Reading passage:
'''
The resultant conductor having embedded therein the six corrugated copper drain wires 4 positioned between the first and second layers of extruded insulation shield was then passed to a vulcanization or curing tube directly communicating with the final extrusion head. Within the vulcanization zone, each and every polymeric layer was simultaneously vulcanized at a pressure of 100 psig (6.8 atm gauge) in a dry nitrogen atmosphere. The vulcanization tube was 425 feet (130 m) in length and the cable was passed through the tube at a rate of 27 feet (8.2 m) per minute. The first 8.5 feet (2.6 m) of the vulcanization zone was an unheated splice box. The vulcanization zone was then divided into seven heated sections, each section 20 feet (6.1 m) long. Section 1 was maintained at 480° C. (896° F.); Section 2 was maintained at 430° C. (805° F.); Section 3 was maintained at 400° C. (752° F.); Section 4 was maintained at 385° C. (725° F.); Section 5 was maintained at 365° C. (689° F.); Section 6 was maintained at 365° C. (689° F.); and Section 7 was maintained at 345° C. (653° F.).

The vulcanized layered product, upon removal from the curing section, was then continuously quenched by passing through pressurized water maintained at a temperature of 70° F. (21° C.) and 100 psig (6.8 atm gauge). The water quench was approximately 175 feet (53 m) in length. The cable upon removal from the water quench was then passed through 200 feet (61 m) of water maintained at 70° F. (21° C.) and atmospheric pressure for additional cooling. The cable was then air dried and, where appropriate, surface printed. The cable was then taken up on reels using standard takeup equipment.

It is to be understood that the above described embodiments of the invention are merely illustrative of applications of the principles of this invention and that numerous other arrangements and modifications may be made within the spirit and scope of this invention.

Claims (13)
'''
[Dataset entries]
'''
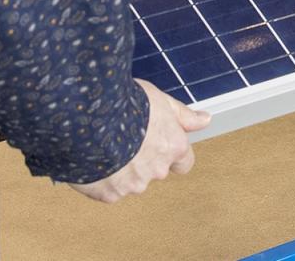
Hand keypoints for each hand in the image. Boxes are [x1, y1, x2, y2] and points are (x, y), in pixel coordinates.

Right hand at [71, 80, 210, 203]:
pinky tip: (93, 157)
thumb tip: (205, 120)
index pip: (184, 162)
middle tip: (124, 137)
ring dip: (120, 168)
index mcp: (173, 147)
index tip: (160, 144)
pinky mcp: (108, 194)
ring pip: (129, 180)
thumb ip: (183, 115)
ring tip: (104, 144)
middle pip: (154, 170)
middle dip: (142, 158)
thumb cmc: (125, 104)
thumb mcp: (160, 100)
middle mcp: (157, 170)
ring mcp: (133, 185)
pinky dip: (101, 176)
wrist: (88, 119)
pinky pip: (107, 188)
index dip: (172, 154)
'''
Work instruction: Write out the entire cable-curing passage word for word. This data is separate material and has no connection to the cable-curing passage.

Problem solution:
The resultant conductor having embedded therein the six corrugated copper drain wires 4 positioned between the first and second layers of extruded insulation shield was then passed to a vulcanization or curing tube directly communicating with the final extrusion head. Within the vulcanization zone, each and every polymeric layer was simultaneously vulcanized at a pressure of 100 psig (6.8 atm gauge) in a dry nitrogen atmosphere. The vulcanization tube was 425 feet (130 m) in length and the cable was passed through the tube at a rate of 27 feet (8.2 m) per minute. The first 8.5 feet (2.6 m) of the vulcanization zone was an unheated splice box. The vulcanization zone was then divided into seven heated sections, each section 20 feet (6.1 m) long. Section 1 was maintained at 480° C. (896° F.); Section 2 was maintained at 430° C. (805° F.); Section 3 was maintained at 400° C. (752° F.); Section 4 was maintained at 385° C. (725° F.); Section 5 was maintained at 365° C. (689° F.); Section 6 was maintained at 365° C. (689° F.); and Section 7 was maintained at 345° C. (653° F.).

The vulcanized layered product, upon removal from the curing section, was then continuously quenched by passing through pressurized water maintained at a temperature of 70° F. (21° C.) and 100 psig (6.8 atm gauge). The water quench was approximately 175 feet (53 m) in length. The cable upon removal from the water quench was then passed through 200 feet (61 m) of water maintained at 70° F. (21° C.) and atmospheric pressure for additional cooling. The cable was then air dried and, where appropriate, surface printed. The cable was then taken up on reels using standard takeup equipment.

It is to be understood that the above described embodiments of the invention are merely illustrative of applications of the principles of this invention and that numerous other arrangements and modifications may be made within the spirit and scope of this invention.

Claims (13)